Listed entries>
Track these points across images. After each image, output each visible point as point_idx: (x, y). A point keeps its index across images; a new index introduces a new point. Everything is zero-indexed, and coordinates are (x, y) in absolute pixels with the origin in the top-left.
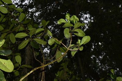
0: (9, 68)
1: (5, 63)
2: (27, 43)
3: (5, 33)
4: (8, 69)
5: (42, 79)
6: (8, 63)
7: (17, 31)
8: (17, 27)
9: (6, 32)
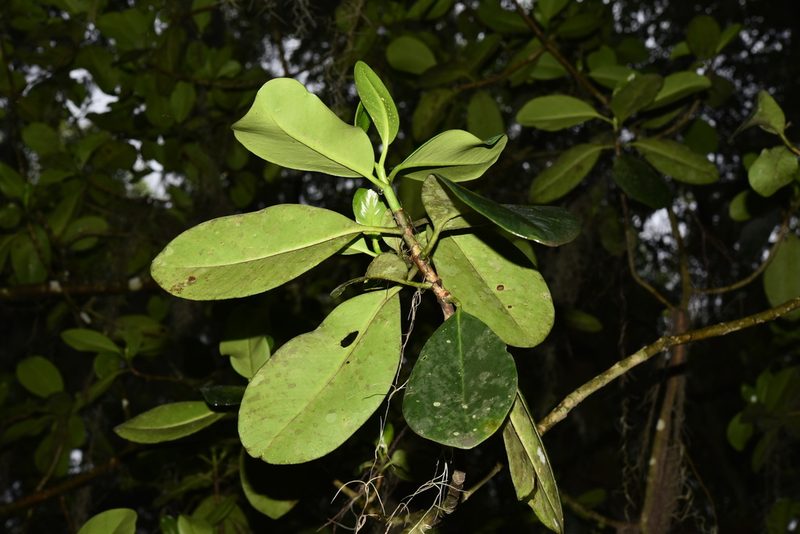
0: (522, 322)
1: (500, 287)
2: (588, 167)
3: (443, 86)
4: (515, 326)
5: (667, 408)
6: (519, 289)
7: (516, 79)
8: (521, 57)
9: (449, 86)
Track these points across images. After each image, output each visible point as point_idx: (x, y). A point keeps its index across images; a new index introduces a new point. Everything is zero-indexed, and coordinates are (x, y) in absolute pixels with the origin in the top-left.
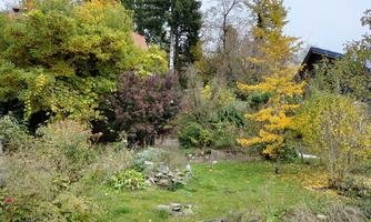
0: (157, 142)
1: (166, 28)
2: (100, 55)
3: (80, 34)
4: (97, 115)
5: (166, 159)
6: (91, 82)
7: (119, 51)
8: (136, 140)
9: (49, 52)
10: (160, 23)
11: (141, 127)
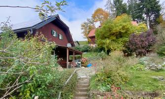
0: (147, 55)
1: (144, 16)
2: (122, 31)
3: (116, 27)
4: (124, 48)
5: (153, 60)
6: (121, 39)
7: (128, 28)
8: (139, 55)
9: (108, 34)
10: (141, 15)
11: (140, 50)
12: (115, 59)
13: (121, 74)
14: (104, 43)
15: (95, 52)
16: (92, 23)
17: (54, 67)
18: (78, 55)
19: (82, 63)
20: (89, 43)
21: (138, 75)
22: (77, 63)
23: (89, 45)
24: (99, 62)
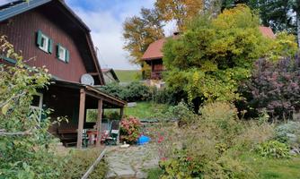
0: (295, 116)
2: (236, 51)
3: (219, 39)
4: (237, 97)
6: (230, 72)
7: (250, 44)
8: (275, 115)
9: (199, 56)
10: (284, 12)
11: (278, 104)
12: (214, 126)
14: (185, 80)
15: (160, 102)
16: (156, 22)
18: (114, 110)
19: (122, 132)
20: (144, 76)
22: (107, 132)
23: (145, 83)
24: (171, 131)
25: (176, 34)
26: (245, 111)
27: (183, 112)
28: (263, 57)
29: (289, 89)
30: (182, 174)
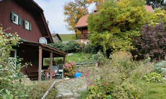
2: (131, 21)
3: (121, 14)
4: (132, 47)
6: (128, 33)
7: (139, 16)
8: (154, 57)
9: (109, 24)
11: (156, 51)
12: (119, 65)
13: (127, 88)
14: (102, 39)
15: (87, 52)
16: (83, 5)
17: (15, 78)
18: (60, 58)
19: (65, 71)
20: (77, 37)
21: (153, 89)
22: (56, 71)
23: (78, 41)
24: (94, 69)
25: (95, 11)
26: (137, 56)
27: (100, 57)
28: (147, 24)
29: (162, 42)
30: (101, 93)
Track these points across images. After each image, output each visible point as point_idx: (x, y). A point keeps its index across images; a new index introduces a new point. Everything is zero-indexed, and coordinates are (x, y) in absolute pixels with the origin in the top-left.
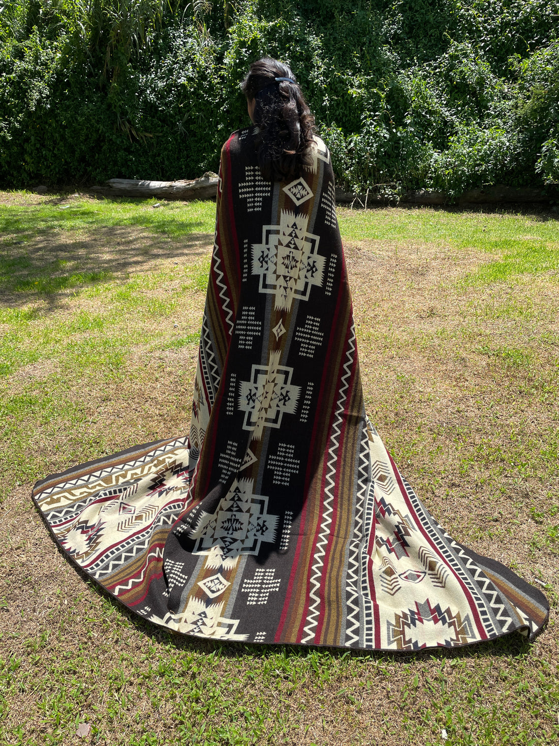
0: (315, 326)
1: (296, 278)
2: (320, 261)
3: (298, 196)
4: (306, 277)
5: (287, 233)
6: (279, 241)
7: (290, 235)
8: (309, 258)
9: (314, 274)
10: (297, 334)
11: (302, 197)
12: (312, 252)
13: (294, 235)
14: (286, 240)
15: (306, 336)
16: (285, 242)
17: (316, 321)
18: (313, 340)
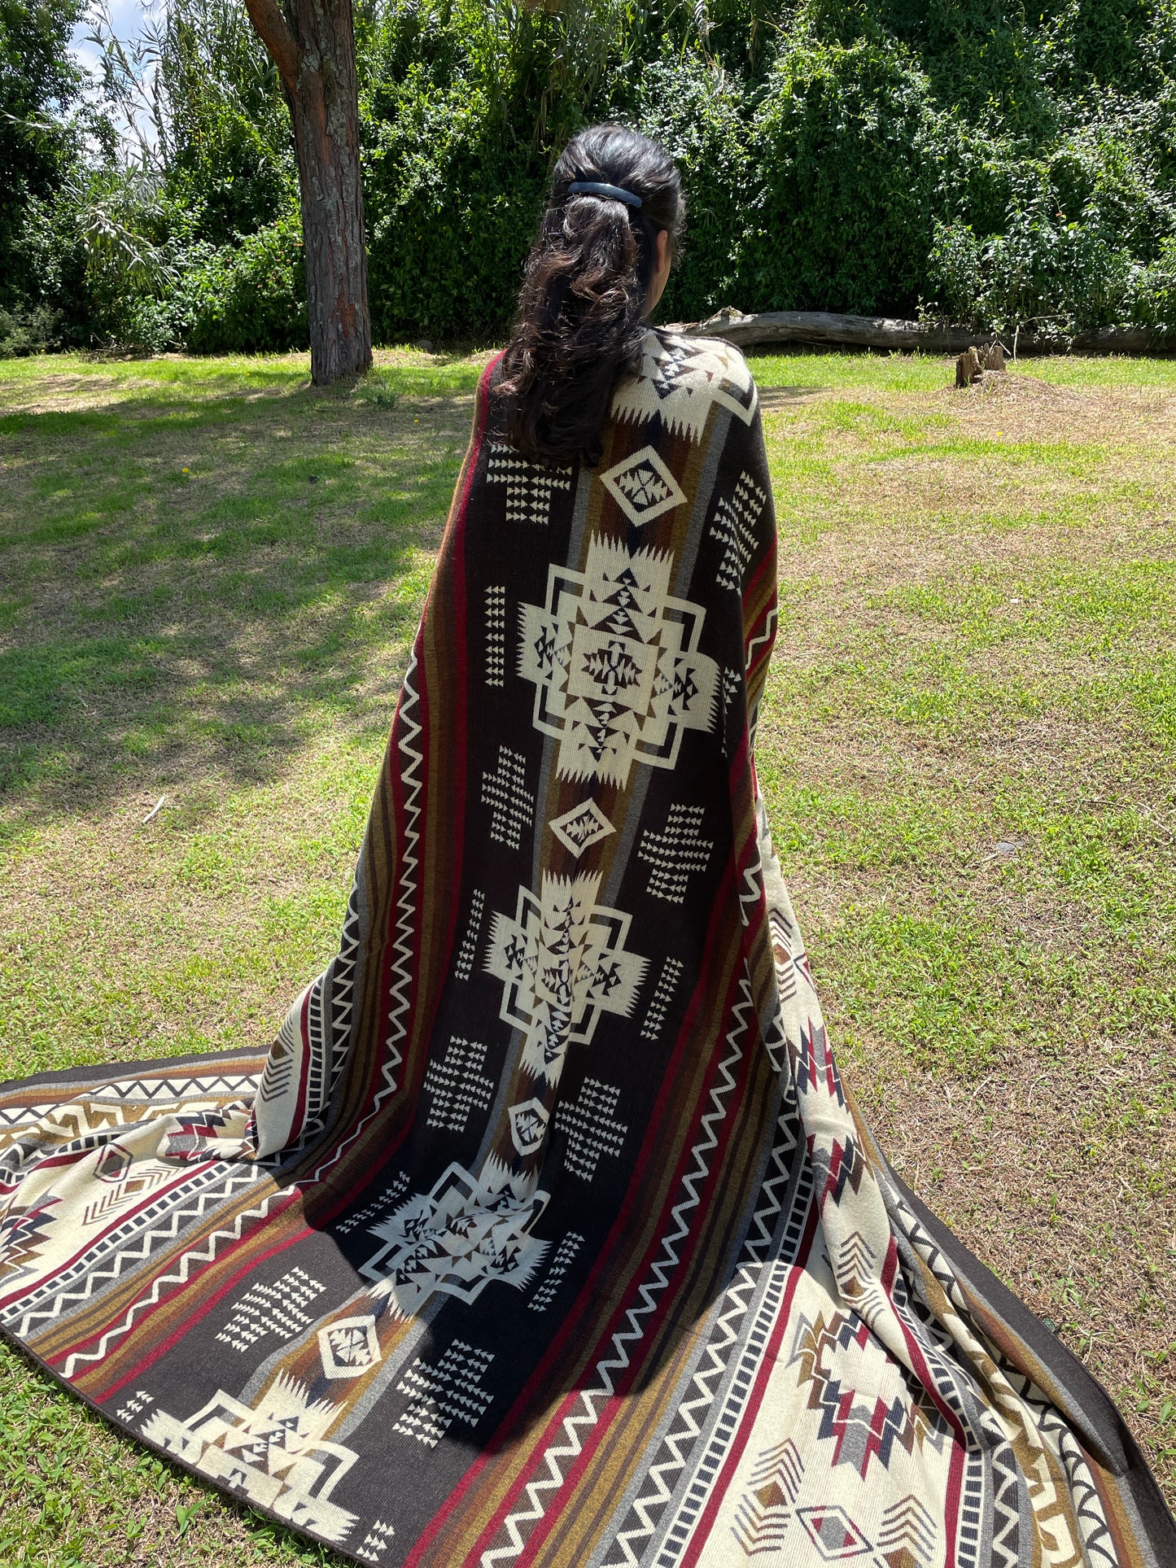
0: (690, 826)
1: (643, 711)
2: (706, 670)
3: (641, 499)
4: (671, 712)
5: (601, 595)
6: (579, 613)
7: (613, 600)
8: (678, 661)
9: (689, 702)
10: (643, 844)
11: (653, 502)
12: (685, 646)
13: (624, 601)
14: (597, 612)
15: (667, 852)
16: (594, 618)
17: (694, 815)
18: (684, 860)
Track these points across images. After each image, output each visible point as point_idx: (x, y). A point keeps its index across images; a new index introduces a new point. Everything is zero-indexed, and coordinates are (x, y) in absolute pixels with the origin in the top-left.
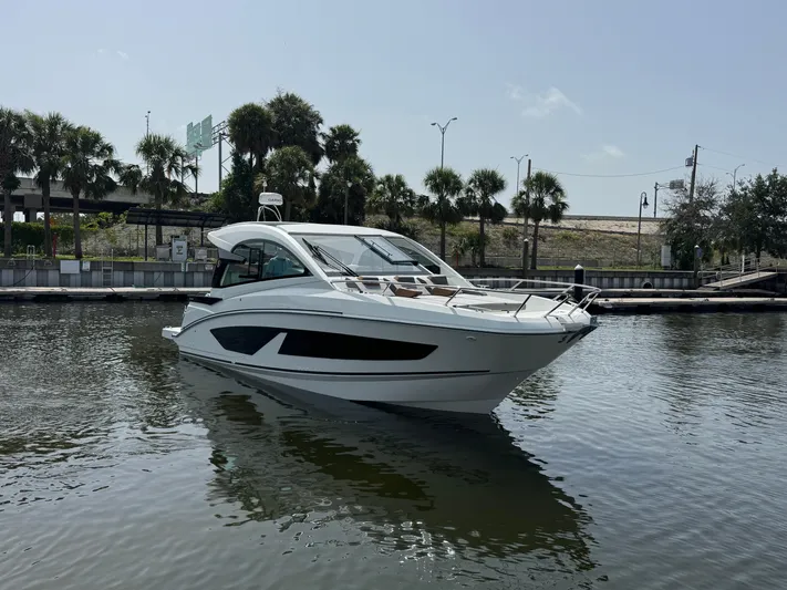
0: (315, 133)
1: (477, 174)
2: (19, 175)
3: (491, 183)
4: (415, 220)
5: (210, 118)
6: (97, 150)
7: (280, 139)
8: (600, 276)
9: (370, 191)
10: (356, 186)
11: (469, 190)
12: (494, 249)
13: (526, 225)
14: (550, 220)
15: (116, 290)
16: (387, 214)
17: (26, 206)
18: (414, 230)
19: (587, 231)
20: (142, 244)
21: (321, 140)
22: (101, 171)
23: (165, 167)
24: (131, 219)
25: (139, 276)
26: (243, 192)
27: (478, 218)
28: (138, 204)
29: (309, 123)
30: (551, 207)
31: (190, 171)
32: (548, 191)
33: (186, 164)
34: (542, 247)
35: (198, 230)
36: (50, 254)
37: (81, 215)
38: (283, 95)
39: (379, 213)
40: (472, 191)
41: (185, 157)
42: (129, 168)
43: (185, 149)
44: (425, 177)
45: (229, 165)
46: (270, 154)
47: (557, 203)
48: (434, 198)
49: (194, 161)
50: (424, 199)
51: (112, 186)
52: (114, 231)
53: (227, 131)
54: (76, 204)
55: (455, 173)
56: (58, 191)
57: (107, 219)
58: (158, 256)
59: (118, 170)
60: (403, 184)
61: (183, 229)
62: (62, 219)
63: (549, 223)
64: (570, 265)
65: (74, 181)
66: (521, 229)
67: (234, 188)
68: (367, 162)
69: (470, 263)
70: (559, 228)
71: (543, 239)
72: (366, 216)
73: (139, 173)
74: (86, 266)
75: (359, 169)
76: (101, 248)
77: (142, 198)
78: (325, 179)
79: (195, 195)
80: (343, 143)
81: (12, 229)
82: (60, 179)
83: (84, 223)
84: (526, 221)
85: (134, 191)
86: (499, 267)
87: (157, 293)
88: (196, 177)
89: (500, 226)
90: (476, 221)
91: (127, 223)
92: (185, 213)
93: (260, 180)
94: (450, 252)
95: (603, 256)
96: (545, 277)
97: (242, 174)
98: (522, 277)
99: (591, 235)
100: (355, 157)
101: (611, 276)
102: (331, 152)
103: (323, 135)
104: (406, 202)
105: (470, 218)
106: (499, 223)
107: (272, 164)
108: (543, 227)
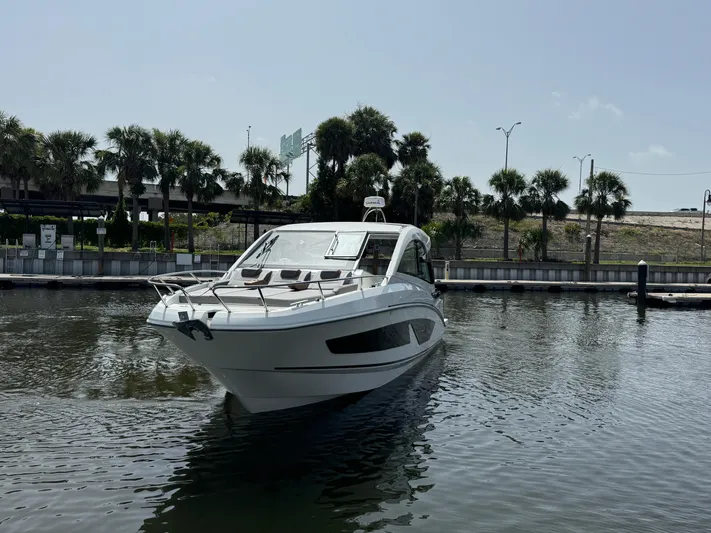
0: (389, 140)
1: (540, 174)
2: (145, 182)
3: (554, 182)
4: (480, 217)
5: (300, 131)
6: (207, 161)
7: (359, 147)
8: (665, 270)
9: (438, 191)
10: (426, 187)
11: (532, 189)
12: (557, 244)
13: (589, 221)
14: (613, 217)
16: (454, 212)
17: (150, 207)
18: (479, 226)
19: (650, 227)
20: (242, 240)
21: (395, 147)
22: (211, 178)
23: (263, 174)
24: (235, 218)
26: (326, 195)
27: (541, 215)
28: (240, 206)
29: (385, 134)
30: (614, 204)
31: (283, 177)
32: (611, 189)
33: (279, 171)
34: (605, 242)
36: (168, 248)
37: (193, 214)
38: (362, 109)
39: (446, 211)
40: (535, 190)
41: (279, 165)
42: (233, 175)
43: (279, 158)
44: (490, 178)
45: (315, 170)
46: (350, 161)
48: (498, 197)
49: (286, 168)
50: (489, 199)
51: (219, 191)
52: (220, 229)
53: (314, 141)
54: (190, 205)
55: (520, 172)
56: (176, 195)
57: (214, 218)
59: (224, 178)
60: (469, 185)
62: (179, 218)
63: (612, 219)
64: (633, 260)
65: (189, 187)
66: (583, 225)
67: (319, 190)
68: (436, 165)
69: (533, 257)
70: (622, 224)
71: (606, 234)
72: (434, 215)
73: (242, 179)
74: (198, 259)
75: (428, 173)
76: (210, 242)
77: (244, 201)
78: (398, 181)
79: (287, 197)
81: (139, 227)
82: (177, 185)
83: (196, 221)
84: (589, 218)
86: (561, 261)
88: (287, 182)
89: (563, 222)
90: (540, 217)
91: (232, 222)
92: (279, 214)
93: (342, 184)
94: (513, 246)
95: (667, 250)
96: (608, 271)
97: (326, 179)
98: (585, 271)
99: (655, 231)
100: (425, 161)
101: (675, 271)
102: (403, 157)
103: (397, 142)
104: (472, 201)
105: (534, 214)
106: (561, 220)
107: (351, 170)
108: (605, 223)
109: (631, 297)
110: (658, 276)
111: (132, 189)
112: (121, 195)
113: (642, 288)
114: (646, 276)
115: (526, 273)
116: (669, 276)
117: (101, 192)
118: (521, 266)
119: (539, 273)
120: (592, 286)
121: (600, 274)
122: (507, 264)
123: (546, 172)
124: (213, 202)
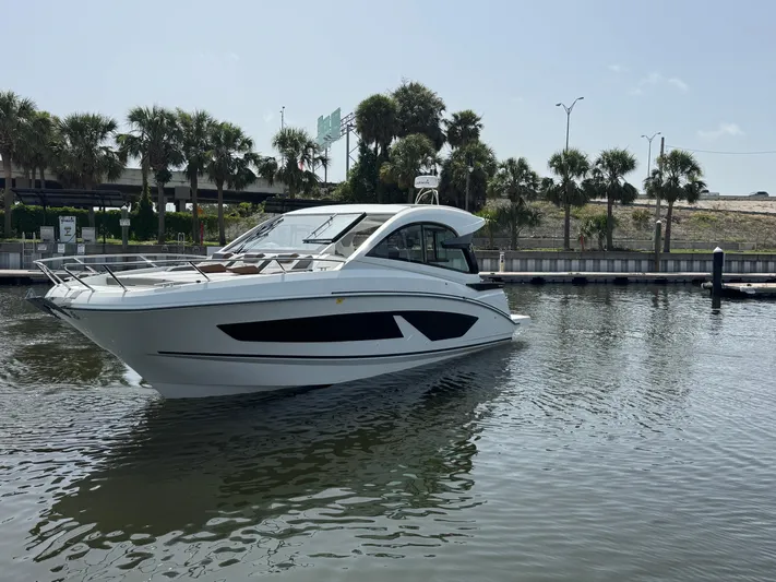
0: (437, 120)
1: (605, 155)
2: (171, 168)
3: (621, 163)
4: (537, 203)
5: (339, 110)
6: (238, 144)
7: (404, 127)
8: (743, 259)
9: (491, 175)
10: (478, 170)
11: (596, 171)
12: (623, 232)
13: (659, 206)
14: (685, 201)
16: (509, 197)
17: (177, 196)
18: (537, 213)
19: (727, 212)
21: (443, 128)
22: (241, 164)
23: (299, 158)
24: (269, 208)
26: (369, 180)
27: (606, 200)
28: (274, 195)
29: (432, 111)
30: (687, 186)
31: (321, 162)
32: (683, 170)
33: (317, 156)
34: (676, 229)
36: (198, 241)
37: (224, 205)
38: (408, 84)
39: (501, 197)
40: (600, 172)
41: (316, 148)
42: (267, 160)
43: (316, 141)
44: (550, 158)
45: (355, 155)
46: (395, 142)
47: (694, 182)
48: (558, 180)
49: (324, 152)
50: (548, 182)
51: (251, 177)
52: (253, 220)
53: (354, 122)
54: (220, 195)
55: (582, 154)
56: (205, 183)
57: (247, 209)
59: (257, 163)
60: (526, 167)
62: (209, 209)
63: (685, 203)
64: (708, 248)
65: (219, 173)
66: (652, 211)
67: (360, 177)
68: (489, 147)
69: (596, 246)
70: (696, 209)
71: (678, 220)
72: (487, 201)
73: (275, 165)
75: (480, 154)
77: (278, 189)
78: (447, 165)
79: (325, 185)
80: (465, 129)
81: (165, 218)
83: (226, 213)
84: (659, 203)
86: (628, 250)
88: (326, 168)
89: (629, 208)
90: (604, 203)
91: (265, 211)
94: (574, 235)
95: (745, 238)
96: (679, 261)
97: (368, 164)
98: (654, 260)
99: (731, 216)
100: (477, 142)
101: (754, 259)
102: (453, 138)
103: (446, 122)
104: (529, 185)
105: (598, 200)
106: (628, 204)
107: (396, 152)
108: (677, 208)
109: (705, 288)
110: (734, 265)
111: (157, 176)
112: (146, 184)
114: (721, 265)
115: (589, 264)
116: (747, 265)
117: (123, 181)
118: (583, 256)
119: (604, 264)
120: (662, 277)
121: (671, 264)
122: (568, 253)
123: (612, 152)
124: (245, 190)
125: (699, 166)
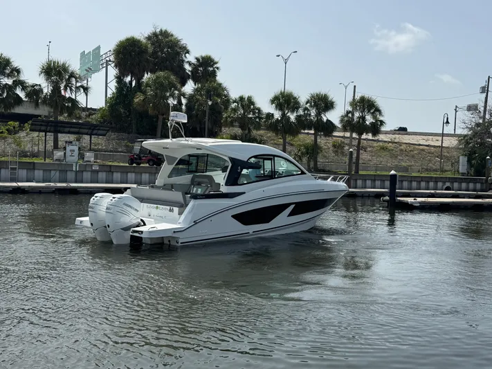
0: (183, 61)
1: (312, 96)
3: (323, 103)
4: (262, 132)
5: (99, 48)
6: (7, 72)
7: (155, 65)
8: (411, 180)
9: (226, 108)
10: (215, 104)
11: (306, 109)
12: (325, 157)
13: (351, 137)
14: (370, 134)
15: (20, 184)
16: (240, 127)
18: (261, 140)
19: (400, 144)
20: (42, 148)
21: (188, 68)
22: (10, 88)
23: (62, 86)
24: (34, 127)
25: (39, 173)
26: (124, 108)
27: (312, 132)
28: (40, 116)
29: (178, 54)
30: (372, 123)
31: (82, 90)
32: (369, 111)
33: (79, 84)
34: (364, 156)
35: (87, 138)
38: (158, 30)
39: (233, 126)
40: (308, 110)
41: (78, 78)
42: (33, 86)
43: (78, 72)
44: (271, 97)
46: (147, 77)
47: (376, 121)
48: (277, 115)
49: (85, 82)
50: (270, 116)
51: (18, 101)
52: (20, 138)
53: (112, 58)
55: (295, 95)
57: (14, 127)
58: (55, 157)
59: (24, 88)
60: (253, 103)
61: (76, 136)
63: (370, 136)
64: (386, 170)
66: (347, 141)
67: (116, 104)
68: (224, 85)
70: (378, 141)
71: (365, 149)
72: (223, 129)
73: (41, 90)
75: (218, 91)
76: (9, 150)
77: (43, 111)
78: (191, 98)
79: (86, 109)
80: (205, 70)
84: (351, 135)
85: (37, 105)
87: (53, 187)
88: (87, 95)
89: (330, 139)
90: (311, 134)
91: (30, 130)
92: (77, 124)
93: (138, 98)
95: (413, 163)
96: (366, 180)
97: (123, 96)
99: (403, 147)
100: (215, 81)
101: (420, 180)
102: (195, 77)
103: (190, 63)
104: (255, 118)
105: (306, 131)
106: (329, 136)
107: (147, 85)
108: (364, 139)
109: (384, 201)
110: (405, 184)
113: (393, 194)
114: (396, 184)
116: (414, 184)
120: (353, 192)
121: (359, 182)
123: (317, 95)
124: (13, 111)
125: (381, 109)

Task item> Repeat, character for character, the lines of the material above from the line with "0: (315, 326)" through the line with "17: (316, 321)".

Solved problem>
0: (315, 326)
1: (296, 278)
2: (320, 261)
3: (298, 196)
4: (306, 277)
5: (287, 233)
6: (279, 241)
7: (290, 235)
8: (309, 258)
9: (314, 274)
10: (297, 334)
11: (302, 197)
12: (312, 252)
13: (294, 235)
14: (286, 240)
15: (306, 336)
16: (285, 242)
17: (316, 321)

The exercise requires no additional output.